_Instructions to follow_
Carry on the transcript about house hacking with a duplex under the lower Fannie Mae requirement, starting right after its final sentence.

And the thing is you have to understand what your goal is because, again, the main goal of this you know of Fannie Mae lowering down the requirement is to give opportunity for people to buy a property like a multi-family, like a duplex, and they can use that to help reduce their housing costs. So if you're thinking it of that way and you know, even if you want to again, like earlier I said that maybe you want to do a multi-generational home, you buy a duplex, you know your parents live on one side, they pay for that and you live on the other side and you'll split the mortgage. You know that could be a great option. Now for those that are looking to get into real estate, investing by, you know, house hacking. A multi-family home is, you know, is this still a great option and in my opinion, like after you know doing some quick math, I can see, you know, making this work is just, you know, understanding and doing your homework of. You know what your market looks like, what the properties that are available in that area are, and you know what you are willing to kind of compromise with, because to make this work, you might not get, you know, a nice, good property you're going to have to get, maybe a distressed property that you're going to have to put some work into, or you know it might not be in the best neighborhood or your ideal neighborhood that you're looking into, but again, you know this is a property that you know. You just, you know, suck it up for like a year, whatever the requirement is right. I'm assuming it's a year just because that's usually the case, right, and you know, just doing your homework and running the numbers, which you know, by the way, I do have a property calculator, rental property calculator, that can help you figure this out and I'll link it in the the notes, which is what I used to kind of figure out this scenario.

Speaker 1:

So let's use one of my duplexes that I purchased for 113 K About a year ago and you might be like, you know it's a duplex, it's a two bedroom duplex, two bedrooms on each side, and you might be like, well, you know 113 K, like, come on, I'm not going to find that in the area that I'm investing in, that's kind of like you could find those. I mean, I looked yesterday trying to find, you know, because I'm always looking in the area and they're about 120 K About, but with this one it was the same thing, was listed for 124 K and I brought it. You know I negotiated down to 113 K Now with this duplex. Let's say I was at the 8% of interest that is going around about average right now and I put a 5% down payment like I am still good, and again, with the scenario you have to live in the property Now, again, you do have to make some.

Speaker 1:

You know compromises and these duplexes, you know are older, they need some, you know they need some repairs and stuff like that, and you know it's not in like the best neighborhood, it's not like the worst neighborhood, it's just like an average low income neighborhood. And so, taking that into account, regardless in this market, you know I can charge. These duplexes are two bedrooms, one bath on each side and I can charge, you know, up to I think one of them is like almost 900. And for this one I think I'm charging like 850. But even with 5% down, 113 K that I paid for it and an 8% interest, me living on one side, it only puts 330 for about $350, let's say, out of pocket that I have to make up for the mortgage and this is including like vacancies of the other side is not rented out and it accounts for like the repairs and stuff like that. Now it doesn't account for a property manager because, assuming you will be managing the property since you live there, right, and then you know some other repairs I put just like a 5% repair because you live there, you're probably going to be doing some of the maintenance and the repairs, right, but all in all, accounting for all of that, doing something like this, you know that's going to be like $350 out of pocket for yourself, and I mean, where can you live for $350?

Records from a data source:

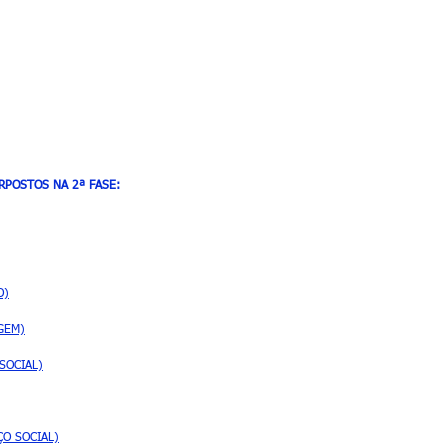
RPOSTOS NA 2ª FASE:
O)
AGEM)
 SOCIAL)
IÇO SOCIAL)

_Written answer_
Speaker 1:

You know for a two bedroom, one bath. You know apartment and even if you want to do it even better, like you get a friend to rent out the other room and then you could even make up those $350. Thank you. Now let's say you live in it for a year and then you decide that you are going to move out and do the same thing again with another property. Or let's say you stay like a year or two or whatever. Even that way, once you move out, you rent that unit that you were living in for another 850. So each side is 850, right, you're still now going to make about $380 of cash flow after like expenses. It's still assuming that you're going to be the property manager, since you're in the area, but still you know you're still cash flowing, like you're still having a positive cash flow even in this scenario. So don't let the high interest and don't let the idea that you only see a 5% down payment deter you.

Speaker 1:

Now, if you download the calculator, you'll notice that I don't include PMI, and that's just because, as an investor, I am required to pay at least 20%. So then I don't end up paying PMI anyways, and that's the typical case for an investor that's not living in the property. But in this case you could add like 20-50 bucks per month on top of your mortgage, and so let's say, instead of the 350 that I was talking about, that you would pay out of pocket. If you lived on one side, let's say it's 400 that you pay. That's still a really good deal. Living in a two bedroom, one bed bath for $400 and you're saving all that extra money to, you know, either travel to save up for another another 5% or whatever for another property, so you can do this all over again. That's still a good deal.

Speaker 1:

And once you move out, let's say for, in my case, rent out that unit that I was staying at for 850. You know, instead of the 379, 380, that I would cash flow let's say it would be, you know, 3350 or whatever and again you could take advantage of, you know, the ability to buy more distressed properties. So you might. You know, I saw a duplex the other day for it was like 70k and it wasn't too bad. It needed, like new flooring. You tie on stuff like that, but overall, you know, you can increase, appreciate the property a little bit as you fix it up.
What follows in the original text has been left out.